Amazon's AWS: Not Too Big To Fail
Bigger is not necessarily safer.
Earlier this year, Amazon, that awesome river of e-commerce and cloud computing, sprung a leak. It made news.
When a keystroke “oops” from an AWS engineer took down the world’s largest public cloud for five hours on the last day of February, the glitch exposed a fundamental truth: the bigger you are, the harder you fall.
Those on the receiving end of that typo-generated AWS outage were not amused. It turns out that Amazon, the cloud industry’s Kong — with nearly a third of the market — is accountable neither to users nor internet at large. The moral is simple: bigger is not necessarily safer. Or as Yaron Haviv, co-founder of Israel-based big data cloud provider iguazio put it in SiliconANGLE, “the real question is: why have we created such a dependency on services such as AWS?”
AWS fell on the mighty and the masses alike. With an estimated one-third of all internet traffic passing through AWS servers, sites from Slack to Quora to the U.S. Securities and Exchange Commission were out of commission for much of prime time that Tuesday.
Keep in mind that this wasn’t the result of a hack. It was instead a self-inflicted wound. There was no volumetric attack, no nefarious geek from Moldova anywhere in sight. Said Haviv: “What [Amazon’s statement is] saying is that big chunks of the internet depend on just one or two local services to function.”
According to Gizmodo, “in theory, a series of fail-safes should keep the fallout from such errors localized, but Amazon says that some of the key systems involved hadn’t been fully restarted in many years and ‘took longer than expected’ to come back online. Amazon says that its S3 service is ‘designed to deliver 99.999999999 percent durability’ and ‘99.99 percent availability of objects over a given year.’ But when one piece of the infrastructure fails, AWS fails big.” And that makes Amazon a giant dust cloud.

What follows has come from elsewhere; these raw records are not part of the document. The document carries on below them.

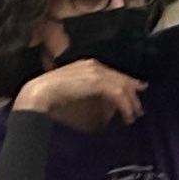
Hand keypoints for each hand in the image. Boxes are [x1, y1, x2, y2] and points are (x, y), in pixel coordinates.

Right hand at [15, 59, 147, 131]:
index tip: (136, 91)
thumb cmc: (50, 94)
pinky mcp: (96, 82)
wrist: (39, 92)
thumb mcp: (72, 90)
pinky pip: (117, 94)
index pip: (113, 73)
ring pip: (121, 86)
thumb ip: (86, 91)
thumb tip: (100, 102)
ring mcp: (96, 72)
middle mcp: (94, 65)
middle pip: (120, 78)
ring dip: (130, 102)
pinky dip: (124, 105)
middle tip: (139, 108)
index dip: (126, 82)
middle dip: (132, 92)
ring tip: (134, 115)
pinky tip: (127, 115)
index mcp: (88, 64)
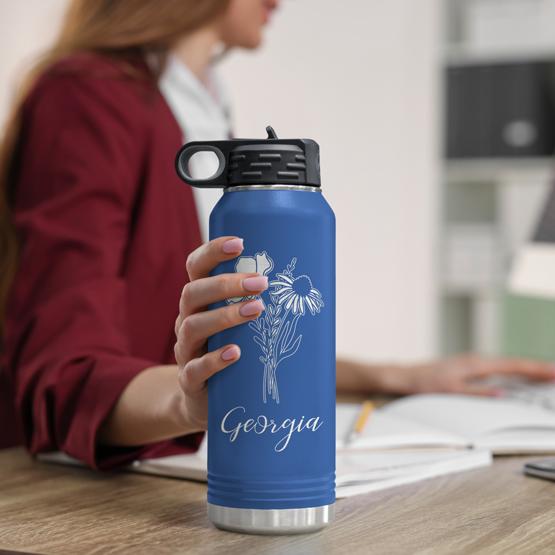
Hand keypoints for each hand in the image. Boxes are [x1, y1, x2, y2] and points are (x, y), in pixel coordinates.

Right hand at [174, 236, 267, 429]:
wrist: (207, 400)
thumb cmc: (237, 351)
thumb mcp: (247, 323)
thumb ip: (267, 303)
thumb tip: (320, 283)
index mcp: (201, 300)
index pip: (197, 267)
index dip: (213, 251)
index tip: (240, 243)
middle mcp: (188, 319)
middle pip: (193, 292)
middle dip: (226, 284)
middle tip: (261, 283)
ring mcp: (186, 350)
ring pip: (193, 325)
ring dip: (225, 315)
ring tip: (257, 310)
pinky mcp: (189, 381)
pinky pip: (195, 369)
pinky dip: (215, 359)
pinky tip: (236, 353)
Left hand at [404, 354, 554, 396]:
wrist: (407, 376)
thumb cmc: (426, 383)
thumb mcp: (451, 391)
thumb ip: (477, 393)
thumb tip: (502, 395)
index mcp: (476, 364)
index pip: (513, 366)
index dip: (535, 369)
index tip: (554, 372)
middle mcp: (477, 360)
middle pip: (514, 364)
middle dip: (537, 368)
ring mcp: (474, 363)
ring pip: (507, 365)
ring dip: (526, 370)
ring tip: (547, 375)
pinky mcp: (469, 367)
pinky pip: (497, 369)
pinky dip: (512, 372)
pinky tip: (519, 377)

With all due respect to the AWS organization, just try parsing this, from Amazon’s official statement on the outage: “The servers that were inadvertently removed supported two other S3 subsystems. One of these subsystems, the index subsystem, manages the metadata and location information of all S3 objects in the region. This subsystem is necessary to serve all GET, LIST, PUT, and DELETE requests. The second subsystem, the placement subsystem, manages allocation of new storage and requires the index subsystem to be functioning properly to correctly operate.”
Where mega providers like Amazon are concerned, no one knows what’s under the covers. People assume Amazon — and Microsoft and IBM, for that matter — are doing things the right way, but the lack of transparency is precisely the problem. Amazon hadn’t rebooted its systems in years?
AWS could have put customers in separate silos, but opted for one big pool in that geography. Mega providers go out of their way to use homegrown products, the design of which remain trade secrets, and any efficiency gains they achieve can be undone by an absurdly minor human error. Bottom line: just because Amazon and Microsoft are big doesn’t mean they’re safe. Amazon’s share of the public cloud market currently stands at +30%, with Microsoft at 9% and growing rapidly, and IBM SoftLayer at 7%. And, as recent earnings reports indicate, this rather large faux pas hasn’t hurt Amazon’s share price. But size and Wall Street wizardry don’t equal smart.
It does matter what products and architecture a provider chooses. Smaller companies are by definition much more transparent, much more open to demonstrating to customers that they’re in a safe place. Some AWS users now want to know how to use Amazon to protect themselves from Amazon’s failures. The irony is just too rich.
It’s conceivable that “fail-safe” no longer has any meaning. Aiming for market dominance, Amazon neglected not only the computing masses it wants most fervently to woo, but the corporate mandarins whose loyalty, up to now, has been unquestioned. In a climate where DDoS attacks are relentless and wreaking havoc, no provider — least of all the largest among us — can afford to allow wayward fingers to slam into the S&P, as it did earlier this year.
Fact is, multiple geographies need multi-provider redundancy. Where was AWS disaster recovery? It’s not a rhetorical question. The Sarbanes-Oxley Act mandates that businesses understand risk — like online outages — and take steps to ensure business continuity.
In my view, the lesson here is that the biggest players in the game need to clear the air, get out from under that dust cloud, and model both transparency and accountability. Nobody is too big to fail, and when the behemoths fall, they tend to land on anyone and everyone.